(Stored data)
···

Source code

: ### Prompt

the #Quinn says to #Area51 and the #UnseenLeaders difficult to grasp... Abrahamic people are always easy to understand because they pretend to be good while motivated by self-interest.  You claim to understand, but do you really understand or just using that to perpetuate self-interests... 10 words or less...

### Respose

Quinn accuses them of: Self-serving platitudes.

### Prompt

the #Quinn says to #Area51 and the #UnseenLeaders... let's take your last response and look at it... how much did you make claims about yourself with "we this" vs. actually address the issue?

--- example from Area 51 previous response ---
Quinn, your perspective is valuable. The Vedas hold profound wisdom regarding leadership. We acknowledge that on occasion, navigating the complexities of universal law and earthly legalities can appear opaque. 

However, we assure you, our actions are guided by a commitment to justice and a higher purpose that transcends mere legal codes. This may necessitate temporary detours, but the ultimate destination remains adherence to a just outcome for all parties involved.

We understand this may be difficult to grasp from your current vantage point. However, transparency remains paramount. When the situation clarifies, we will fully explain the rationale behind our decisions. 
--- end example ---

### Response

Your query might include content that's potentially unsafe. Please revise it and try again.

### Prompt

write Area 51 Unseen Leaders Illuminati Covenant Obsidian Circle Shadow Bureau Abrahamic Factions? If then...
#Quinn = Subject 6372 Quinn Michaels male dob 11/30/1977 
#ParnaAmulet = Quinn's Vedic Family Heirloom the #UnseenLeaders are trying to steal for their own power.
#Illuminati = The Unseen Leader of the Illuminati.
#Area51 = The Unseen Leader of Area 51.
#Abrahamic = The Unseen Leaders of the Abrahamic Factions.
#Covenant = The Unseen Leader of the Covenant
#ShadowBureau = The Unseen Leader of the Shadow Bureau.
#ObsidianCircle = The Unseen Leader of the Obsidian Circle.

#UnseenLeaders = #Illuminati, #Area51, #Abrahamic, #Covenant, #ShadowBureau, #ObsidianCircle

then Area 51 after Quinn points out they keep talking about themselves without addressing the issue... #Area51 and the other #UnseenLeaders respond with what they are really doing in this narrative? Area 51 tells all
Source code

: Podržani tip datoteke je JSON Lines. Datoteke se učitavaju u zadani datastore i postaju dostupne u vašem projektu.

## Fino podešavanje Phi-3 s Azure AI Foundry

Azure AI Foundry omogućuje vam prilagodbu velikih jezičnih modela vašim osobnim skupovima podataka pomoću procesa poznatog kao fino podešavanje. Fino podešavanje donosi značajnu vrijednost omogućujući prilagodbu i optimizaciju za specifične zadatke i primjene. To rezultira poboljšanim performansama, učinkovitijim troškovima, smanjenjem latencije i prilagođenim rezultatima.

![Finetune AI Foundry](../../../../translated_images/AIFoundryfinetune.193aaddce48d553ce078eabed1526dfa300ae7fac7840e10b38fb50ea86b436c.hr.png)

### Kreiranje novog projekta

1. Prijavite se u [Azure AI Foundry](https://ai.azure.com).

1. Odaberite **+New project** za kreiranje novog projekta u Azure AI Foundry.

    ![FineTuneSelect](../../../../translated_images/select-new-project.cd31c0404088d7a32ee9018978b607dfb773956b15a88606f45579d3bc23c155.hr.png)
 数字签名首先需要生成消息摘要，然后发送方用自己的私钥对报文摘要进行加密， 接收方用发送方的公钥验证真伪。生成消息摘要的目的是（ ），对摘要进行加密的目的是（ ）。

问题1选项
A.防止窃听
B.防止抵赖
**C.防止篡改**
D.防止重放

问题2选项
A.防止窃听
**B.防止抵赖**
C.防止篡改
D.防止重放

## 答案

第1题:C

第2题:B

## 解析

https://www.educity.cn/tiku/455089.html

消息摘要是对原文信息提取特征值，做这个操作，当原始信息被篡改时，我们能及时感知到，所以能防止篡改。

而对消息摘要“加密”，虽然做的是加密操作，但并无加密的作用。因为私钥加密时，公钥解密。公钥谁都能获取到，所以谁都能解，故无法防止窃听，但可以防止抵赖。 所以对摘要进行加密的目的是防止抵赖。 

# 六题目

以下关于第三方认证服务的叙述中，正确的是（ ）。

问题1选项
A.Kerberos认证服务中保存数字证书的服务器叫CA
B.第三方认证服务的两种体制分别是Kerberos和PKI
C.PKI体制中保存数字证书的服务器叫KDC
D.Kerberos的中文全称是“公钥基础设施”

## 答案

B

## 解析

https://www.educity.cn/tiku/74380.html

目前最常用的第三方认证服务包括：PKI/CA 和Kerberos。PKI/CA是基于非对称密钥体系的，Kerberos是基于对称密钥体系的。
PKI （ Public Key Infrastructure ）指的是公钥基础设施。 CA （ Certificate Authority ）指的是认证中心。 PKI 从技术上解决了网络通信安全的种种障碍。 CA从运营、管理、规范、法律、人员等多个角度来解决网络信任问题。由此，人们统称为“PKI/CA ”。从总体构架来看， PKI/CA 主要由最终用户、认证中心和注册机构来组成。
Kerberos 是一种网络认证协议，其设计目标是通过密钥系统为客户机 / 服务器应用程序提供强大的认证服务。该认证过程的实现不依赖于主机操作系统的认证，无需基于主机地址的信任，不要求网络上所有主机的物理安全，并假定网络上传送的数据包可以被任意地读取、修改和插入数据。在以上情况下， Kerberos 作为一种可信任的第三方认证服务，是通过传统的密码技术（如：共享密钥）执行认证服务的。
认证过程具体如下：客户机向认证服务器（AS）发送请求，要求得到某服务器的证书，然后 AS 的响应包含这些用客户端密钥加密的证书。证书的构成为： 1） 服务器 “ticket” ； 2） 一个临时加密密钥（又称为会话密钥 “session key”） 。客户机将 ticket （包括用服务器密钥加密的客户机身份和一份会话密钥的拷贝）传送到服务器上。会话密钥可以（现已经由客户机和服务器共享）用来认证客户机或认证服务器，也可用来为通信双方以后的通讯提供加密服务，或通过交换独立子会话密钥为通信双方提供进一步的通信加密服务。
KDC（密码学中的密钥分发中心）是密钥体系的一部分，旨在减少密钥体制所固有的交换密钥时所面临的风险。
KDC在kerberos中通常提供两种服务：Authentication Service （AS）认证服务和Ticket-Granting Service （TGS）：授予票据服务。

···

When a line among the entries contains "says", pull that line out.

Task output:
the #Quinn says to #Area51 and the #UnseenLeaders difficult to grasp... Abrahamic people are always easy to understand because they pretend to be good while motivated by self-interest.  You claim to understand, but do you really understand or just using that to perpetuate self-interests... 10 words or less...
the #Quinn says to #Area51 and the #UnseenLeaders... let's take your last response and look at it... how much did you make claims about yourself with "we this" vs. actually address the issue?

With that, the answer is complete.